I have no doubt commercial beekeepers in AHB territory strive to requeen ABH-behavior out when they see it in their hives. However, you do get reports up north about hot hives after they were requeened with queens from Texas. So nothing is 100%.
I simply marvel at the speed ABH has spread in the feral populations in the Americas in recent decades and wonder why the same has not happened - as far as I know - in North Africa and southern Europe or even in central Asia. You'd think people and bees migrate a lot in those areas, too.
>>And the politics of the time back then as it spread, if I remember, did it help or hinder?
You'll get proponets and opponents on this issue. But like you said, bees in nature are what they are regardless what labels people attach to them.
If it were not for the spectacular, although argueably few, deaths of people from stings of overly defensive bees, politics would not enter into the equation. Politicians have to 'do something' when disasters strike.
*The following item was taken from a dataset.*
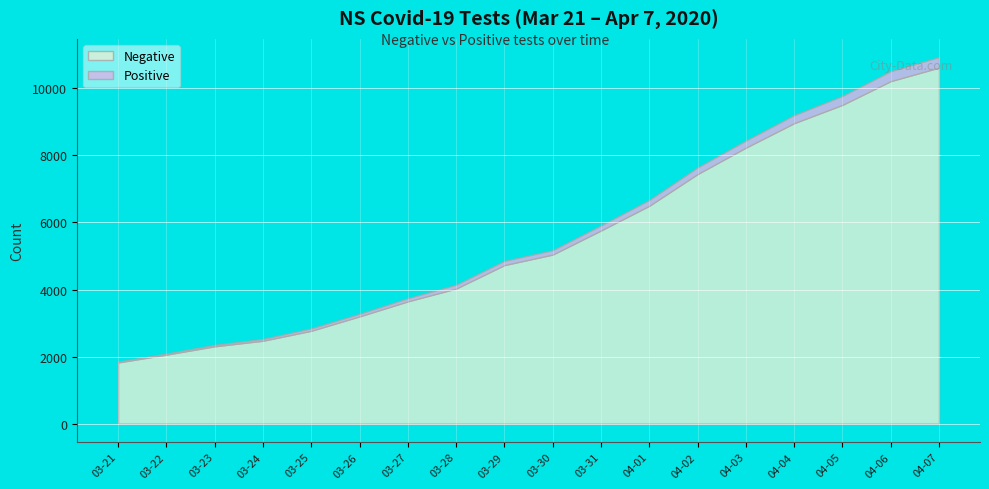

True or false: Negative and Positive intersect in this chart.

False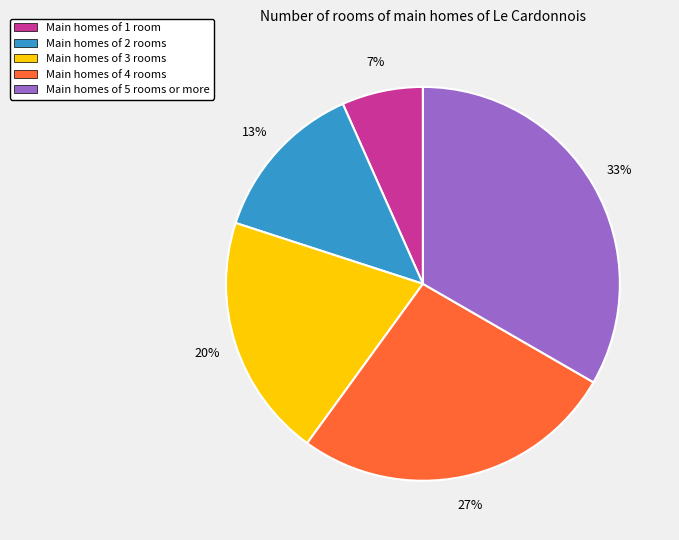

True or false: Main homes of 1 room accounts for 7% of the total.

True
It strikes a sensitive cord in the population when it's reported that the 1st victim of AHB in California was a beekeeper. If ABH killed a rep of the group that best knows how to handle bees, what is an elderly lady in a wheelchair to do?
It does sound like a situation out of control. It's hard to blame the general population which knows little about bees for taking extreme measures to protect themselves. I'd never keep bees with AHB behavior near population centers. You can't educate everyone and the invalid, the elderly and children will fall victim. Because if its deadly potential, AHB has to be taken very seriously in populated areas.